# gentoo-kernel - erste Erfahrungen

## ManfredB

Hallo zusammen,

in diesem Forum sind wir auf eine neue Entwicklung bei gentoo aufmerksam gemacht worden:

gentoo-kernel - anders als gentoo-sources bereits ein komplett fertiger Kernel.

Mein erster Versuch auf meinem PC mit NVIDIA-Grafikkarte ist gescheitert.

Aber ich gebe in solchen Situationen nie auf.

Auf meinem  Notebook Acer Aspire mit Intel-Grafikkarte war es überhaupt kein Problem.

Nun weiß ich ja schon lange, daß neben den nvidia-drivers auch noch der nouveau-Treiber existiert.

Gestern habe ich also eine Neuinstallation gestartet und dabei

gentoo-kernel-bin-5.4.13-gentoo-x86_64 installiert.

In der /etc/portage/make.conf steht nun statt nvidia nouveau.

Bei der Installation des Kernels wird ja ausdrücklich darauf hingewiesen, daß das noch ein Testprogramm ist,

der Vorschlag, sicherheitshalber gentoo-sources daneben zu installieren, hat mich schon etwas unsicher gemacht,

was den gentoo-kernel angeht.

Dennoch habe ich die komplette Neuinstallation gewagt.

Daß ich nun gentoo mit diesem neuen Kernel nutzen kann, ist ein großer Fortschritt,

da muß ich demjenigen, der diese Information ins Forum gestellt hat, ausdrücklich zustimmen

und auch noch einmal hier danke für diese Information sagen.

Ich wünsche allen, die diesen neuen Kernel auch testen, viel Erfolg und genauso viel Freude,

wie ich sie erlebt habe, wenn es wirklich klappt.

Gruß

Manfred

----------

## ManfredB

Nachtrag:

Die gentoo-kernel sind nur für die Test-Version: ACCEPT_KEYWORDS="~amd64".

Ich wollte heute einmal wieder stable installieren und den Versuch mit gentoo-kernel machen.

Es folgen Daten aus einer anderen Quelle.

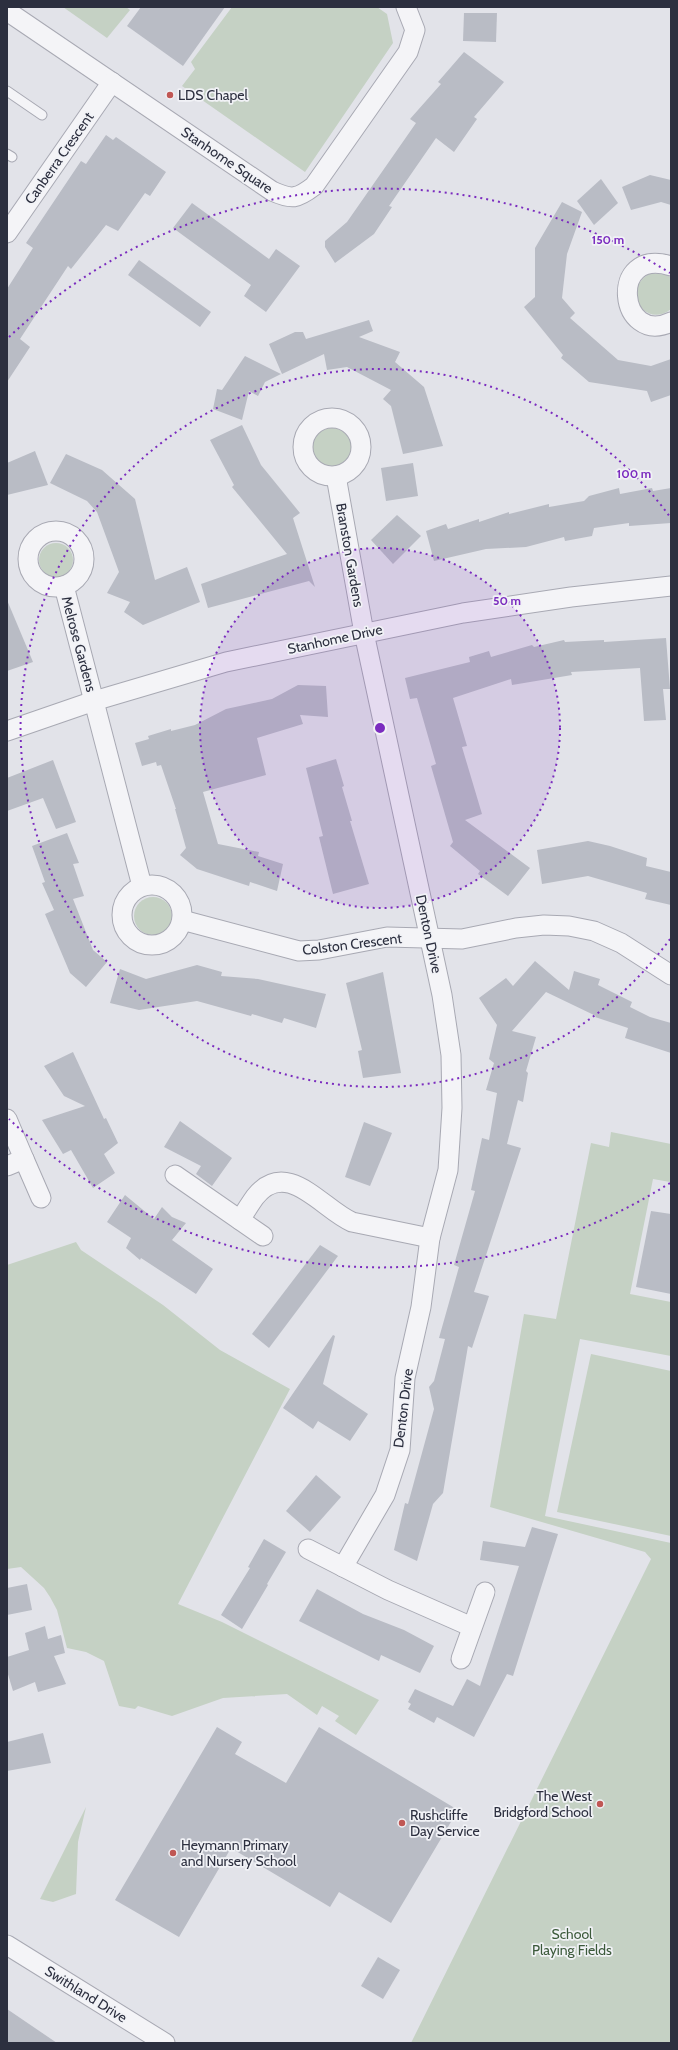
<svg xmlns="http://www.w3.org/2000/svg" width="678" height="2050" font-family="Cabin,sans-serif">
<style>
.green{fill:#c5d1c4}
.building{fill:#b9bcc5}
.lines{fill:none;stroke-linecap:round;stroke-linejoin:round}
.lane-casing{stroke:#a8a9b3;stroke-width:11}
.street-casing{stroke:#a8a9b3;stroke-width:21}
.lane{stroke:#f4f4f7;stroke-width:9}
.street{stroke:#f4f4f7;stroke-width:19}
.ring{fill:none;stroke:#7b2cbf;stroke-width:2;stroke-dasharray:2 4}
.poi-dot{fill:#c05754;stroke:#f1f2f6;stroke-width:1.5}
.labels{text-anchor:middle;dominant-baseline:central;stroke-width:3.5;stroke-linejoin:round;paint-order:stroke}
.poi-label{font-size:14px;fill:#2c2f3f;stroke:#f1f2f6;text-anchor:start}
.street-label{font-size:14px;fill:#2c2f3f;stroke:#f1f2f6}
.park-label{font-size:14px;fill:#3b593a;stroke:#f1f2f6}
.centre{fill:#7b2cbf;stroke:#f1f2f6;stroke-width:2}
.ring-label{font-size:12px;text-anchor:middle;font-weight:bold;fill:#7b2cbf;stroke:#f1f2f6;stroke-width:3.5;stroke-linejoin:round;paint-order:stroke}
</style>
<rect width="100%" height="100%" fill="#e2e3e9"/>
<g class="green">
<path d="M 63,7 L 126,7 L 130,10 L 107,38 Z"/>
<path d="M 232,7 L 377,7 L 387,14 L 393,43 L 305,172 L 182,86 L 195,69 L 191,62 Z"/>
<path d="M 651,273 L 667,275 L 671,278 L 671,309 C 645,330 619,289 651,273 Z"/>
<circle cx="332" cy="448" r="20"/>
<circle cx="56" cy="560" r="17"/>
<circle cx="153" cy="916" r="19"/>
<path d="M 611,1132 L 671,1144 L 670,1182 L 653,1179 L 630,1294 L 671,1302 L 671,1356 L 580,1339 L 545,1516 L 671,1543 L 671,2043 L 411,2043 L 651,1559 L 645,1552 L 490,1507 L 524,1314 L 556,1319 L 591,1143 L 609,1147 Z"/>
<path d="M 76,1242 L 81,1250 L 163,1305 L 220,1350 L 290,1389 L 178,1604 L 222,1622 L 379,1700 L 356,1735 L 335,1721 L 339,1716 L 322,1706 L 317,1715 L 287,1694 L 223,1698 L 172,1716 L 138,1706 L 135,1709 L 119,1706 L 104,1661 L 86,1652 L 67,1648 L 57,1610 L 50,1597 L 44,1588 L 21,1567 L 7,1569 L 7,1265 Z"/>
<path d="M 591,1354 L 671,1371 L 671,1536 L 557,1512 Z"/>
<path d="M 86,1807 L 78,1842 L 76,1894 L 53,1902 L 40,1899 Z"/>
</g>
<g class="building">
<path d="M 141,7 L 225,7 L 183,66 L 127,26 Z"/>
<path d="M 464,13 L 497,13 L 496,42 L 463,41 Z"/>
<path d="M 464,52 L 504,82 L 474,117 L 477,119 L 454,152 L 436,138 L 389,206 L 392,207 L 374,234 L 335,263 L 325,247 L 325,241 L 347,222 L 416,123 L 410,119 L 441,84 L 438,82 Z"/>
<path d="M 106,135 L 113,140 L 116,137 L 166,172 L 150,196 L 145,193 L 118,231 L 106,225 L 71,269 L 68,266 L 20,339 L 30,347 L 7,382 L 7,289 L 33,248 L 26,243 L 81,161 L 86,164 Z"/>
<path d="M 650,175 L 671,180 L 671,205 L 661,202 L 631,210 L 622,187 Z"/>
<path d="M 601,179 L 618,203 L 594,225 L 577,201 Z"/>
<path d="M 562,202 L 582,212 L 567,254 L 562,298 L 575,313 L 570,318 L 618,360 L 651,366 L 671,359 L 671,395 L 651,402 L 647,391 L 589,382 L 561,358 L 563,355 L 524,307 L 535,297 L 535,248 Z"/>
<path d="M 192,203 L 269,259 L 276,249 L 300,266 L 266,312 L 244,296 L 251,285 L 173,228 Z"/>
<path d="M 139,260 L 211,312 L 200,327 L 128,275 Z"/>
<path d="M 369,320 L 373,331 L 359,337 L 400,352 L 395,362 L 424,387 L 443,446 L 403,454 L 391,406 L 383,399 L 391,390 L 347,367 L 327,370 L 324,354 L 282,374 L 269,344 L 295,332 L 303,332 L 306,339 Z"/>
<path d="M 245,356 L 281,374 L 265,382 L 258,396 L 249,391 L 242,420 L 213,409 L 217,389 L 222,390 Z"/>
<path d="M 242,425 L 261,465 L 300,513 L 293,518 L 315,587 L 309,581 L 208,608 L 201,584 L 287,554 L 232,487 L 234,485 L 210,440 Z"/>
<path d="M 35,451 L 48,485 L 7,495 L 7,463 Z"/>
<path d="M 66,454 L 102,470 L 135,499 L 155,580 L 187,567 L 200,602 L 143,625 L 124,612 L 130,602 L 107,593 L 119,572 L 97,512 L 87,501 L 50,483 Z"/>
<path d="M 413,463 L 418,496 L 386,501 L 381,468 Z"/>
<path d="M 619,488 L 620,494 L 652,488 L 653,491 L 671,488 L 671,523 L 629,526 L 629,523 L 594,528 L 592,536 L 565,541 L 564,537 L 526,547 L 486,549 L 434,561 L 426,531 L 446,524 L 448,529 L 479,519 L 479,522 L 509,512 L 509,514 L 549,504 L 549,507 L 584,501 L 589,496 Z"/>
<path d="M 397,515 L 421,536 L 393,564 L 371,540 Z"/>
<path d="M 7,600 L 33,662 L 7,671 Z"/>
<path d="M 666,638 L 670,689 L 663,689 L 666,720 L 644,721 L 640,668 L 571,672 L 572,675 L 512,685 L 511,679 L 453,698 L 467,746 L 462,747 L 482,814 L 465,820 L 530,868 L 508,896 L 478,874 L 480,871 L 450,846 L 453,842 L 431,766 L 436,764 L 417,698 L 410,699 L 405,678 L 470,662 L 469,657 L 489,651 L 491,657 L 532,645 L 534,647 L 564,640 L 565,642 L 604,640 L 604,642 Z"/>
<path d="M 298,685 L 326,686 L 328,717 L 300,715 L 303,724 L 257,738 L 266,775 L 203,792 L 218,844 L 259,852 L 258,856 L 283,864 L 277,891 L 250,882 L 249,886 L 197,869 L 180,855 L 186,848 L 175,809 L 176,809 L 161,765 L 157,766 L 156,762 L 142,766 L 135,743 L 149,739 L 148,736 L 171,729 L 171,731 L 195,725 L 226,709 L 272,699 Z"/>
<path d="M 336,759 L 344,786 L 342,787 L 352,821 L 350,821 L 369,884 L 333,894 L 319,837 L 323,836 L 306,768 Z"/>
<path d="M 53,760 L 76,822 L 56,829 L 43,798 L 7,811 L 7,778 Z"/>
<path d="M 67,833 L 79,863 L 73,864 L 84,896 L 73,899 L 93,950 L 107,962 L 86,987 L 70,973 L 45,914 L 54,910 L 42,883 L 45,882 L 32,846 Z"/>
<path d="M 588,841 L 610,846 L 647,858 L 646,866 L 671,872 L 671,905 L 645,899 L 647,893 L 588,876 L 542,884 L 537,850 Z"/>
<path d="M 535,961 L 569,990 L 574,971 L 600,979 L 598,985 L 632,1002 L 630,1007 L 650,1017 L 671,1023 L 671,1053 L 625,1038 L 628,1028 L 595,1017 L 596,1016 L 546,992 L 512,1031 L 536,1037 L 526,1071 L 528,1073 L 523,1102 L 518,1100 L 507,1144 L 521,1148 L 474,1292 L 489,1296 L 472,1348 L 468,1346 L 443,1493 L 433,1504 L 417,1561 L 394,1550 L 405,1503 L 408,1504 L 434,1409 L 429,1387 L 434,1381 L 445,1339 L 439,1338 L 459,1267 L 454,1265 L 475,1191 L 471,1190 L 482,1138 L 489,1140 L 497,1093 L 486,1090 L 494,1063 L 489,1059 L 497,1025 L 479,998 L 506,978 L 513,986 Z"/>
<path d="M 197,965 L 222,972 L 221,976 L 258,979 L 326,994 L 316,1028 L 284,1018 L 282,1023 L 252,1014 L 251,1016 L 197,1001 L 139,1010 L 110,1003 L 120,969 L 146,979 Z"/>
<path d="M 383,972 L 401,1073 L 363,1078 L 358,1051 L 362,1050 L 346,983 Z"/>
<path d="M 73,1052 L 104,1119 L 106,1118 L 118,1143 L 104,1154 L 115,1173 L 93,1188 L 71,1150 L 63,1154 L 42,1120 L 85,1106 L 64,1096 L 44,1066 Z"/>
<path d="M 180,1121 L 232,1158 L 212,1186 L 196,1174 L 201,1166 L 164,1147 Z"/>
<path d="M 364,1122 L 392,1133 L 370,1186 L 345,1177 Z"/>
<path d="M 125,1195 L 154,1219 L 162,1207 L 172,1217 L 186,1223 L 172,1240 L 213,1269 L 196,1294 L 141,1258 L 140,1260 L 126,1248 L 131,1238 L 107,1222 Z"/>
<path d="M 651,1211 L 671,1214 L 671,1294 L 636,1287 Z"/>
<path d="M 320,1245 L 338,1256 L 269,1348 L 252,1334 Z"/>
<path d="M 333,1335 L 335,1336 L 323,1384 L 368,1414 L 350,1441 L 318,1421 L 313,1429 L 283,1408 Z"/>
<path d="M 316,1475 L 341,1497 L 310,1532 L 286,1511 Z"/>
<path d="M 532,1527 L 558,1534 L 513,1676 L 507,1674 L 474,1737 L 437,1717 L 434,1723 L 408,1709 L 411,1704 L 408,1702 L 415,1689 L 453,1706 L 467,1679 L 480,1686 L 519,1566 L 480,1560 L 483,1541 L 525,1547 Z"/>
<path d="M 264,1539 L 286,1552 L 267,1584 L 268,1585 L 242,1629 L 221,1615 L 250,1568 L 248,1567 Z"/>
<path d="M 27,1584 L 32,1610 L 7,1615 L 7,1588 Z"/>
<path d="M 317,1589 L 363,1614 L 404,1630 L 434,1646 L 420,1673 L 381,1655 L 379,1661 L 299,1621 Z"/>
<path d="M 45,1626 L 48,1639 L 61,1635 L 65,1653 L 54,1656 L 66,1684 L 38,1692 L 35,1682 L 13,1691 L 7,1671 L 7,1657 L 29,1650 L 25,1633 Z"/>
<path d="M 217,1727 L 242,1742 L 235,1754 L 286,1783 L 319,1727 L 458,1810 L 391,1923 L 339,1892 L 330,1907 L 231,1848 L 179,1937 L 115,1900 Z"/>
<path d="M 43,1733 L 51,1763 L 7,1771 L 7,1742 Z"/>
<path d="M 378,1957 L 400,1970 L 383,1999 L 361,1986 Z"/>
<path d="M 7,2009 L 57,2043 L 7,2043 Z"/>
</g>
<g class="lines">
<defs>
<g id="lane">
<path d="M 7,91 L 42,115"/>
<path d="M 7,154 L 12,157"/>
</g>
<g id="street">
<path d="M 7,11 L 272,191 C 292,200 297,199 314,186 L 408,52 L 415,30 L 406,7"/>
<path d="M 7,233 L 112,82"/>
<path d="M 671,266 C 607,246 619,347 671,322"/>
<circle cx="332" cy="447" r="29"/>
<path d="M 336,476 L 364,633 L 442,995 L 451,1055 L 452,1108 L 448,1170 L 430,1238 L 421,1307 L 405,1378 L 400,1450 L 385,1495 L 343,1567"/>
<circle cx="56" cy="559" r="28"/>
<path d="M 64,586 L 142,886"/>
<path d="M 7,731 L 94,701 L 226,662 L 463,613 L 571,597 L 671,586"/>
<circle cx="152" cy="915" r="30"/>
<path d="M 182,920 L 299,951 L 319,950 L 387,937 L 462,939 L 516,928 L 544,925 L 569,926 L 594,931 L 621,943 L 671,975"/>
<path d="M 7,1119 L 24,1159 L 7,1166"/>
<path d="M 24,1159 L 41,1198"/>
<path d="M 175,1175 L 263,1236"/>
<path d="M 240,1220 C 245,1212 250,1204 255,1197 C 287,1157 322,1209 352,1222 L 430,1238"/>
<path d="M 308,1549 L 388,1590 L 472,1627"/>
<path d="M 461,1659 L 485,1592"/>
<path d="M 7,1945 L 165,2043"/>
</g>
</defs>
<use href="#lane" class="lane-casing"/>
<use href="#street" class="street-casing"/>
<use href="#lane" class="lane"/>
<use href="#street" class="street"/>
</g>
<circle cx="380" cy="728" r="180" fill="#7b2cbf" fill-opacity=".12"/>
<g class="ring">
<circle cx="380" cy="728" r="180"/>
<path d="M670 939A359 359 0 1 1 670 517"/>
<path d="M670 1183A539 539 0 0 1 9 1119M9 337A539 539 0 0 1 670 273"/>
</g>
<g class="poi-dot">
<circle cx="170" cy="95" r="4"/>
<circle cx="600" cy="1804" r="4"/>
<circle cx="402" cy="1823" r="4"/>
<circle cx="173" cy="1853" r="4"/>
</g>
<g class="labels">
<g class="poi-label">
<text x="178" y="95">LDS Chapel</text>
<text x="592" y="1796" text-anchor="end">The West<tspan x="592" dy="16">Bridgford School</tspan></text>
<text x="410" y="1815">Rushcliffe<tspan x="410" dy="16">Day Service</tspan></text>
<text x="181" y="1845">Heymann Primary<tspan x="181" dy="16">and Nursery School</tspan></text>
</g>
<g class="street-label">
<text transform="translate(59 158) rotate(-55)">Canberra Crescent</text>
<text transform="translate(227 160) rotate(34)">Stanhome Square</text>
<text transform="translate(350 555) rotate(80)">Branston Gardens</text>
<text transform="translate(335 639) rotate(-12)">Stanhome Drive</text>
<text transform="translate(79 644) rotate(75)">Melrose Gardens</text>
<text transform="translate(429 934) rotate(78)">Denton Drive</text>
<text transform="translate(352 944) rotate(-7)">Colston Crescent</text>
<text transform="translate(403 1408) rotate(-83)">Denton Drive</text>
<text transform="translate(86 1994) rotate(32)">Swithland Drive</text>
</g>
<g class="park-label">
<text x="572" y="1934">School<tspan x="572" dy="16">Playing Fields</tspan></text>
</g>
</g>
<circle cx="380" cy="728" r="6" class="centre"/>
<g class="ring-label">
<text x="608" y="244">150 m</text>
<text x="634" y="478">100 m</text>
<text x="507" y="605">50 m</text>
</g>
<rect width="678" height="2050" fill="none" stroke="#2c2f3f" stroke-width="16"/>
</svg>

Doch wie beschrieben, ist das nicht möglich. Eigentlich verständlich, weil das ja Testversionen sind.

Auch wenn 4.19.86 und 4.19.97 und 5.4.12 und 5.4.13 vorhanden sind, alle sind masked.

Das nur noch zur Information.

Gruß

Manfred

----------

## ManfredB

Noch ein Nachtrag.

Da ich nie aufgebe, sondern weiter versuche, das zu Ende zu bringen, was ich angefangen habe,

bin ich bei der Neuinstallation von gentoo-stable mit einem kleinen Trick weitergekommen.

Nachdem ich in die chroot-Umgebung gekommen bin und emerge --sync --quiet beendet war,

habe ich nicht zuerst das Riesenupdate laufen lassen, sondern zuerst /etc/portage/make.conf

mit ACCEPT_KEYWORDS="~amd64" ergänzt, dann

emerge --ask sys-kernel/gentoo-kernel ausgeführt.

5.4.13 wurde problemlos installiert. danach habe ich die Zeile mit ~amd64 wieder entfernt.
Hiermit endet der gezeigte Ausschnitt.